Textauszug:
Jennifer Köhn im Kinderzimmer ihrer Tochter. Als 14-Jährige wurde die Volkacherin Opfer von Cybergrooming, heute möchte sie Eltern aufklären. 
Foto: Thomas Obermeier | Jennifer Köhn im Kinderzimmer ihrer Tochter. Als 14-Jährige wurde die Volkacherin Opfer von Cybergrooming, heute möchte sie Eltern aufklären. 
Sophia Scheder
Sophia Scheder
 |  aktualisiert: 08.02.2024 15:25 Uhr

Es war im Jahr 2004, ein schöner, milder Frühlingstag. Jennifer Köhn weiß es noch ganz genau. Eigentlich hätte sie draußen ein Eis essen oder die Sonne genießen sollen - so wie die anderen Mädchen und Jungen in ihrem Alter. Stattdessen sitzt die damals 14-Jährige zuhause in Volkach (Lkr. Kitzingen) vor ihrem Computer. Tippt auf der Tastatur, freut sich über die Nachrichten, die sie über den Chat erreichen.

Wie sich der Mann nannte, kann sie heute nicht mehr sagen. Seinen echten Namen wird Jennifer Köhn dafür nie wieder vergessen. Er ist angeblich 28 Jahre alt, Cabriolet-Besitzer und Neffe des Inhabers einer Modelagentur. Er möchte sich Köhn einmal anschauen, will sehen, ob sie in die Agentur passt,  verspricht ihr eine Ausfahrt im Cabrio. Es werden für Jennifer die schrecklichsten zwei Monate ihres Lebens: Erpressung, Manipulation und sexueller Missbrauch. Das Mädchen aus Volkach wird Opfer von Cybergrooming.

Was ist Cybergrooming?

Mit dem Begriff "Cybergrooming" wird der Initiative "klicksafe" zufolge die Anbahnung von sexueller Gewalt gegen Minderjährige im Internet bezeichnet. Die Sensibilisierungskampagne wurde im Auftrag der Europäischen Kommission gestartet und soll die Medienkompetenz im Umgang mit dem Internet und neuen Medien fördern. Das englische Wort "grooming" bedeutet "striegeln" und steht metaphorisch für das subtile Annähern an ein Opfer. Beim "Cybergrooming" schreiben Täterinnen und Täter über Online-Plattformen gezielt Kinder und Jugendliche an. Die Strategien ähneln sich: "Ihnen allen liegt zugrunde, dass die Unbedarftheit, die Vertrauensseligkeit und das mangelnde Risikobewusstsein von Kindern und Jugendlichen ausgenutzt wird", heißt es auf klicksafe.de.

Schriftliche Aufgabe 1:
Beantworten Sie anhand des Textauszugs über Cybergrooming folgende Fragen:
(a) In welchem Jahr saß Jennifer Köhn an jenem Frühlingstag vor ihrem Computer?
(b) Wie alt war der Mann nach eigener Angabe?
(c) In wessen Auftrag wurde die Initiative „klicksafe“ gestartet?
Schriftliche Aufgabe 2:
Übertragen Sie aus dem Textauszug über Cybergrooming den Abschnitt von „Wie sich der“ bis „Was ist Cybergrooming?“ wortgetreu.
Das Material ist hierfür ohne Belang.

Datensatz:

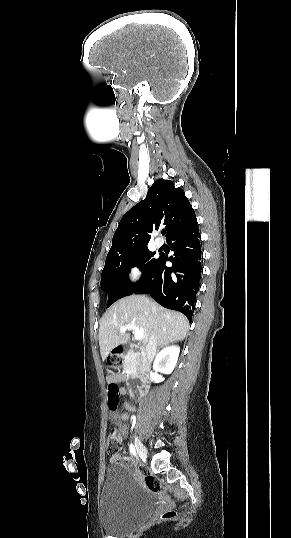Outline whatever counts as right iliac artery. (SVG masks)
==
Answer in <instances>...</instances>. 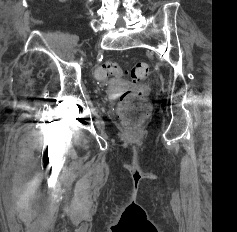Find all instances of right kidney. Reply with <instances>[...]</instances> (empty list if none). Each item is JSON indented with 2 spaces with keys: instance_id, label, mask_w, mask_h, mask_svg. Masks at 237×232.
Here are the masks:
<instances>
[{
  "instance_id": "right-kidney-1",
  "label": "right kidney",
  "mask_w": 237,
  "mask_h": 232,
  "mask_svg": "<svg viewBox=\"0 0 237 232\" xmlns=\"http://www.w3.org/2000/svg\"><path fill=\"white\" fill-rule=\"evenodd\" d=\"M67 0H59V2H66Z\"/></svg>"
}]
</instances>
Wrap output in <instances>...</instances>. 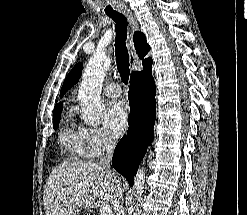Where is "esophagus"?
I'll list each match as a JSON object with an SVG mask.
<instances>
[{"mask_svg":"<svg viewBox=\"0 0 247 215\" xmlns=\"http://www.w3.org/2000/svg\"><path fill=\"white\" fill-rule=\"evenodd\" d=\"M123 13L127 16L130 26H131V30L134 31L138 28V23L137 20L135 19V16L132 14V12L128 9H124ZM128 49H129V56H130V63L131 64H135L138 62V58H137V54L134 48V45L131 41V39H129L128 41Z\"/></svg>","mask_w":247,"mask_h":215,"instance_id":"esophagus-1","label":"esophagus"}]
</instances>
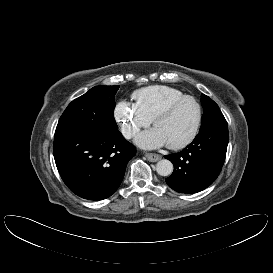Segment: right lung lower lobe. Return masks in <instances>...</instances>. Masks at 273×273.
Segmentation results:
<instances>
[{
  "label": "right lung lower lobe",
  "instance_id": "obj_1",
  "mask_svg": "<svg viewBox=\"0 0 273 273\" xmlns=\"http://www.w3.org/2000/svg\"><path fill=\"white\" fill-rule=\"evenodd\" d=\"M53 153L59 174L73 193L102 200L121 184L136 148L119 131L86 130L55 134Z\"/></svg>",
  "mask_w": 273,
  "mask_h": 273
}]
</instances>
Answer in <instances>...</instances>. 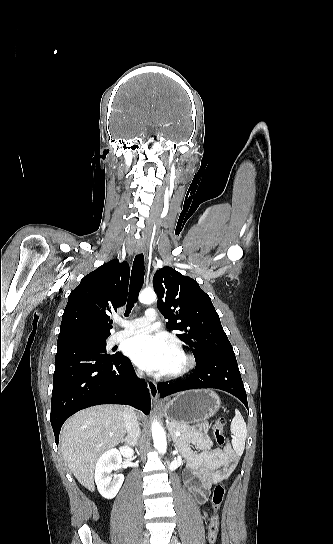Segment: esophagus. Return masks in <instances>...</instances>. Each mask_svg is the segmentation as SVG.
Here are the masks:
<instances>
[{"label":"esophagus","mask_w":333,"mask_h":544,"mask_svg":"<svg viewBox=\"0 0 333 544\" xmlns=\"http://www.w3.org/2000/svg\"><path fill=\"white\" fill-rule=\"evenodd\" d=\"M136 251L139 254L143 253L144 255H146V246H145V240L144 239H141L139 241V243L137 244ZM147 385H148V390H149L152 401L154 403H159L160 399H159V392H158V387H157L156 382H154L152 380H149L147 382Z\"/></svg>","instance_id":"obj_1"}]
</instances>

Lösung 1:
(a) Im Jahr 2004.
(b) Angeblich 28 Jahre.
(c) Im Auftrag der Europäischen Kommission.

Lösung 2:
Wie sich der Mann nannte, kann sie heute nicht mehr sagen. Seinen echten Namen wird Jennifer Köhn dafür nie wieder vergessen. Er ist angeblich 28 Jahre alt, Cabriolet-Besitzer und Neffe des Inhabers einer Modelagentur. Er möchte sich Köhn einmal anschauen, will sehen, ob sie in die Agentur passt,  verspricht ihr eine Ausfahrt im Cabrio. Es werden für Jennifer die schrecklichsten zwei Monate ihres Lebens: Erpressung, Manipulation und sexueller Missbrauch. Das Mädchen aus Volkach wird Opfer von Cybergrooming.

Was ist Cybergrooming?